Problem requirements:
At the line with "ID-52, due: Dec 2 -> Dec 6", start copying; carry on through the last line of the material below, exactly as written, and stop there.
· · · · ·
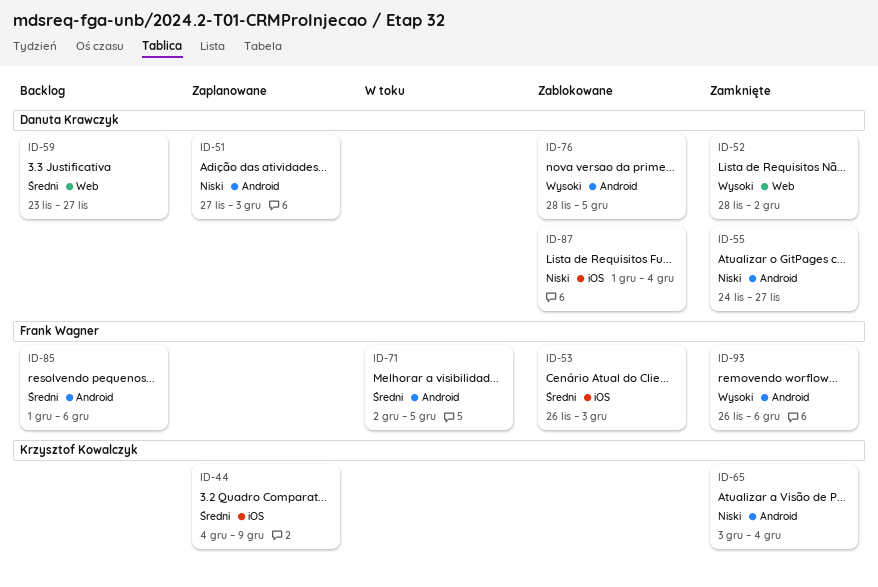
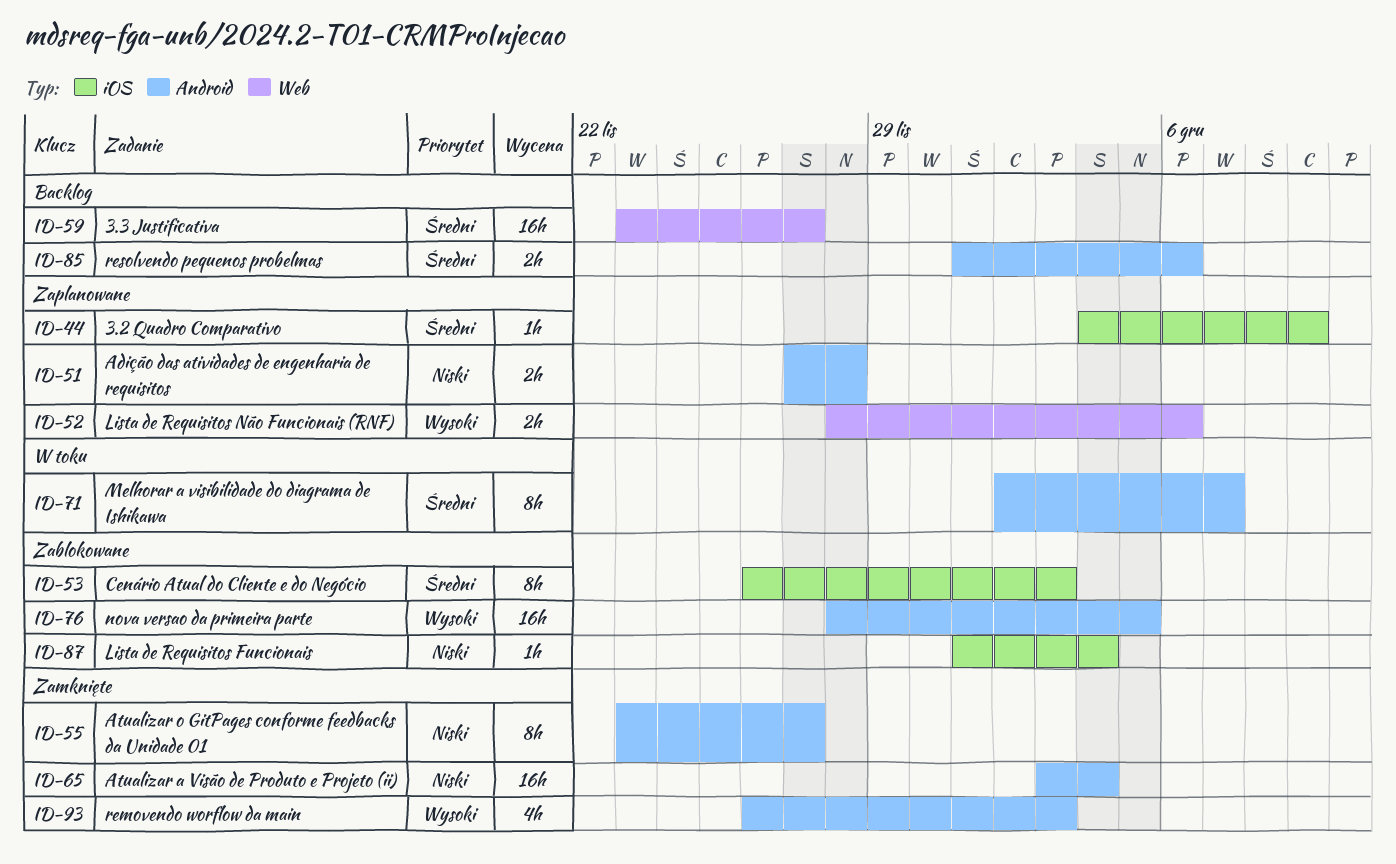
ID-51, due: Dec 3 -> Nov 28
ID-52, status: Zamknięte -> Zaplanowane
ID-52, due: Dec 2 -> Dec 6
ID-55, start: Nov 24 -> Nov 23
ID-71, due: Dec 5 -> Dec 7
ID-93, due: Dec 6 -> Dec 3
· · · · ·
Task response:
ID-52, due: Dec 2 -> Dec 6
ID-55, start: Nov 24 -> Nov 23
ID-71, due: Dec 5 -> Dec 7
ID-93, due: Dec 6 -> Dec 3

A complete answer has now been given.